New York, NY —
A Quinnipiac University Poll released last week provided a shock for politics junkies - New Jersey, generally considered a safe state for John Kerry, showed up as a statistical tie between Kerry and President Bush. But WNYC's Brian Lehrer says most experts do not expect a Bayonne-to-Bergen Battleground.
Brian Lehrer: The headline number was that Kerry was leading in NJ by only 3 points: 47-44 percent. That's within the margin of error, making it a statistical tie. The survey was conducted from May 10th-16th on 1100 registered voters. Further troubling for Kerry, only about a quarter gave him a positive approval rating. Another quarter were negative and the rest were mixed or didn't know.

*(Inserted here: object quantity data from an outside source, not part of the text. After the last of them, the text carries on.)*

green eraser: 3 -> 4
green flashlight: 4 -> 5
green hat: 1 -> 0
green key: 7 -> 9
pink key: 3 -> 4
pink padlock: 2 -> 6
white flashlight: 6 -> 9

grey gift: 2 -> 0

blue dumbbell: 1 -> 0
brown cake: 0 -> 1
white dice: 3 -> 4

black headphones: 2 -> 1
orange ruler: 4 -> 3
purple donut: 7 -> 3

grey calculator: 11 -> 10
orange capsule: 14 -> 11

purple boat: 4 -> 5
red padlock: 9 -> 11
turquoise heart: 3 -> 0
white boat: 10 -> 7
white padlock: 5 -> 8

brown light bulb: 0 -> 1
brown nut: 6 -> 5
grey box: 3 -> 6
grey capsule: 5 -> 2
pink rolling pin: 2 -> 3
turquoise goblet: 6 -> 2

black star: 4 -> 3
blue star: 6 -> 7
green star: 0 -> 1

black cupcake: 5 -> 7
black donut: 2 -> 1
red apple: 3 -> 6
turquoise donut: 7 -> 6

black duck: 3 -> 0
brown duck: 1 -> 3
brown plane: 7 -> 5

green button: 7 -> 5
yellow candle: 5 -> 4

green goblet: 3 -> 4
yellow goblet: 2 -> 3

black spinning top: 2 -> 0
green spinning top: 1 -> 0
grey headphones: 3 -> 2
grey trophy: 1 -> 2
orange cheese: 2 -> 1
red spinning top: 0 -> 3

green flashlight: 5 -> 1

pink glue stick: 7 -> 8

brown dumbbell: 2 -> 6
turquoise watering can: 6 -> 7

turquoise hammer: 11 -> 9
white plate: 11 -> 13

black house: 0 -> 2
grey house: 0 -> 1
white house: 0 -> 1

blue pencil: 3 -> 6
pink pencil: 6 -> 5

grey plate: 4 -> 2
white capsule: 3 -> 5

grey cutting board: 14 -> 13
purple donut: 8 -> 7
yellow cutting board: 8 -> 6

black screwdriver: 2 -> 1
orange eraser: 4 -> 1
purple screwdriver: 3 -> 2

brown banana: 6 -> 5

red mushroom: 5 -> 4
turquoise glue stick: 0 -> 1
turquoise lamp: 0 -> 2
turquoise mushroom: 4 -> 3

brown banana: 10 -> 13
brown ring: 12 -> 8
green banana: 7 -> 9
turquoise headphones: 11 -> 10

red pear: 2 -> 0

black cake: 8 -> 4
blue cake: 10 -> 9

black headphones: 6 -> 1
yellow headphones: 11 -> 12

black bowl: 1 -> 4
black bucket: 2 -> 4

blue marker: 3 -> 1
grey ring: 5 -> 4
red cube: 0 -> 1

On my weekday call-in show Tuesday, Al Gore's 2000 campaign manager Donna Brazile said Kerry cannot take New Jersey for granted even it shows up in the Democratic blue state column on everyone's political maps.
Donna Brazile: Kerry's got to show up and campaign here
Republicans, of course, are encouraged by the poll results, and argue that New Jersey's losses on 9/11 have made it a more conservative state than before, especially on Bush's best issue - the war on terrorism. Democrats are trying to minimize the result. But two analysts we checked with both say the stat is being blown out of proportion. Cliff Zukin, director of the Eagleton Poll at Rutgers University, and Fox News Analyst Dick Morris both say Kerry has little reason to worry. Zukin says a state that currently has Democrats as governor, both US Senators and the majority in both houses of the legislator is highly unlikely to vote for Bush. Dick Morris cites history.
Dick Morris: A tie early on means the state will eventually go to the challenger in 90 percent of cases.
As in many states, it looks like Democrats in New Jersey don't like Bush but are not being moved by Kerry. Thirteen percent of independents say they are currently supporting Nader.
All things being equal, Kerry will probably win in NJ without too much trouble. Gore won by 16 points. But a little more polling like this, and the Kerry campaign may be faced with a tough decision: spend precious time and money in the expensive New York and Philadelphia media markets, or risk taking New Jersey for granted.